Pingue-pongue

 

Levy deu apoio moral e financeiro para Alckmin lançar hoje seu novo plano de concessão.
 R$ 13,4 bilhões em rodovias, aeroportos, ônibus e metrô.

Na outra ponta, em entrevista à Folha, Armínio Fraga estimulou Dilma a lançar também mais concessões federais: “a ideia é boa e, em tese, tem chances de sair”.
 Como tudo é urgente, ajuda se focarmos naquelas raras ideias que interessam tanto à situação quanto à oposição.
A conjuntura política, aos poucos, vai parecendo menos pior.
 Já o cenário econômico continua piorando; não tanto por novos erros, mas sim porque os velhos erros foram gravíssimos, e demoram a se manifestar.

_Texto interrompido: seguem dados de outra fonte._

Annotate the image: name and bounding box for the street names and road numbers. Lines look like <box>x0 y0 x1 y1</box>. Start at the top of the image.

 Hoje soubemos que, em outubro, o desemprego alcançou 7,9%. Para se ter ideia, em outubro do ano passado, o nível de desocupação estava em 4,7%. É um salto impressionante.
 Agora fica claro que nossa projeção - feita em junho de 2014 - de 10% de desemprego é absolutamente crível.

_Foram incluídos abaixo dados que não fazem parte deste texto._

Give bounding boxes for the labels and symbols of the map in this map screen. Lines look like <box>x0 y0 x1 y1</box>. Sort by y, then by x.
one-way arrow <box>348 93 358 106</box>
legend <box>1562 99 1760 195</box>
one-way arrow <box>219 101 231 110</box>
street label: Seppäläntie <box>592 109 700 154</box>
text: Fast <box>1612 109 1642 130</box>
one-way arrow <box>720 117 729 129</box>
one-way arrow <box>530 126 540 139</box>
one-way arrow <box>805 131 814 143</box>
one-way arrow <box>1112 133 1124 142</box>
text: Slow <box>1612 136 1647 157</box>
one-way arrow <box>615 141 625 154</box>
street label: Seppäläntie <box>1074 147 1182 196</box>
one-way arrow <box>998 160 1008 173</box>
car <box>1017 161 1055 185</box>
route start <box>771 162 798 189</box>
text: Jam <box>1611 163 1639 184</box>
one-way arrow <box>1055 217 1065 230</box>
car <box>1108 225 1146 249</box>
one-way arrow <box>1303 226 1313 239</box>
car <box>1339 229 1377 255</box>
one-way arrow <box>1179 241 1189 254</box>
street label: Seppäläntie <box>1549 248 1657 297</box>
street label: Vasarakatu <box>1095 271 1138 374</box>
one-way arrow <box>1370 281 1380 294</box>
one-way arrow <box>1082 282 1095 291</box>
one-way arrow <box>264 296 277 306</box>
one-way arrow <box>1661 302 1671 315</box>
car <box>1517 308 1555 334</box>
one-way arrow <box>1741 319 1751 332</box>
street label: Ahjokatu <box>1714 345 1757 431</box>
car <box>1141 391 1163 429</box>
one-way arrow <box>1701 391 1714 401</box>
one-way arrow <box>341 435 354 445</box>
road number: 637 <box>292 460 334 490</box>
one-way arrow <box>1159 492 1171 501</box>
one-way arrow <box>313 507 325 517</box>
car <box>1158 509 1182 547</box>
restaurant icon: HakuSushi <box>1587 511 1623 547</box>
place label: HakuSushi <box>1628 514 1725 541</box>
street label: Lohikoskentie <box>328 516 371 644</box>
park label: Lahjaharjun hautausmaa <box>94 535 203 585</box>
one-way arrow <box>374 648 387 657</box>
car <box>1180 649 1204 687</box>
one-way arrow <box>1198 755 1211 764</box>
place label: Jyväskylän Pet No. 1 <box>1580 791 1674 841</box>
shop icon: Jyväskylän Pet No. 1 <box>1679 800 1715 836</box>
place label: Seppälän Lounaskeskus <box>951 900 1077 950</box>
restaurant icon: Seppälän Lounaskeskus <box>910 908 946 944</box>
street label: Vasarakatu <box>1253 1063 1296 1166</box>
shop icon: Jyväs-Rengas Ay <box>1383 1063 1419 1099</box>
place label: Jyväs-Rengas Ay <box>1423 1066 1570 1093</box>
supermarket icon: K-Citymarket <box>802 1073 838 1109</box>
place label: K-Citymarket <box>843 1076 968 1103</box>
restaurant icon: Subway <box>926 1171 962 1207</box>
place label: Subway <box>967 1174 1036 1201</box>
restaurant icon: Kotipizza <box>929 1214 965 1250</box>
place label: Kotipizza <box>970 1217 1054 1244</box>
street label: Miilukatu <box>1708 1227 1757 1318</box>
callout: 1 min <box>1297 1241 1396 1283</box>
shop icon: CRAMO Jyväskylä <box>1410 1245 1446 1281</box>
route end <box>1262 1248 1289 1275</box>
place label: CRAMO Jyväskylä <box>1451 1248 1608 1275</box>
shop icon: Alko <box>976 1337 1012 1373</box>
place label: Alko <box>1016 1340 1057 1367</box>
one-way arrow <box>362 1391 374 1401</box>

 Dentre todas as projeções “pessimistas” que fizemos (câmbio, IPCA, Selic) essa do desemprego é a que mais queríamos ter superestimado, pois seus efeitos são os mais amplos e impactantes sobre o bem-estar da nação.

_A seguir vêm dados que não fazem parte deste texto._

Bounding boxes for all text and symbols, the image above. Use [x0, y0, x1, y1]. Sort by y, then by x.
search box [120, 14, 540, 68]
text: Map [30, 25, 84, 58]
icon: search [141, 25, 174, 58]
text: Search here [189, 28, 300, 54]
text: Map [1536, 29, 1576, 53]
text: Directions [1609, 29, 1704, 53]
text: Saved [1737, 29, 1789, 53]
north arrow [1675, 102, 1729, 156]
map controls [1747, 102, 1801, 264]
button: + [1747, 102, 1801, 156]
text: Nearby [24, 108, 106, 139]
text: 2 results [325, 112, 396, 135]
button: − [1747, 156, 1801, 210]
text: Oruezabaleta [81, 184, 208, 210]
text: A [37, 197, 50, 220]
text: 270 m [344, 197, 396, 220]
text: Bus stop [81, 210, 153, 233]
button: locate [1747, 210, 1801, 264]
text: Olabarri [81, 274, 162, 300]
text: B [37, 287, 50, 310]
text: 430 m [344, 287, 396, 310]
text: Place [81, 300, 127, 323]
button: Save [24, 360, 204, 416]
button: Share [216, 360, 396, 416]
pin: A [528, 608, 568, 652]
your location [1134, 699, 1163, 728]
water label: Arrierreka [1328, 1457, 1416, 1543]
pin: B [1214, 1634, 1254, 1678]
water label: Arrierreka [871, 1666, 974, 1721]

 Afinal, por que o BC não gasta seus US$ 370 bi de reservas internacionais e resolve a crise?
 A pergunta é explorada em reportagem de O Financista.
 A resposta, ao meu ver, passa pelo entendimento dos swaps cambiais.
 Ao Banco Central, não basta sanar a exposição pública, ou mesmo total, a passivos em dólares.
 Crises recentes nos alertam que a exposição privada, per se, é tão ou mais crítica.
 Em suma: exposição conta, mas mix da exposição também conta muito.
 Por meio dos swaps, o BC vem conseguindo amenizar os riscos de um setor privado que estava fortemente comprado em reais e vendido em dólares.
 Sem os swaps - que só existem por causa dos US$ 370 bi de reservas - o custo desse hedge para o setor privado seria tenebroso, podendo engatilhar ataques especulativos contra a moeda local.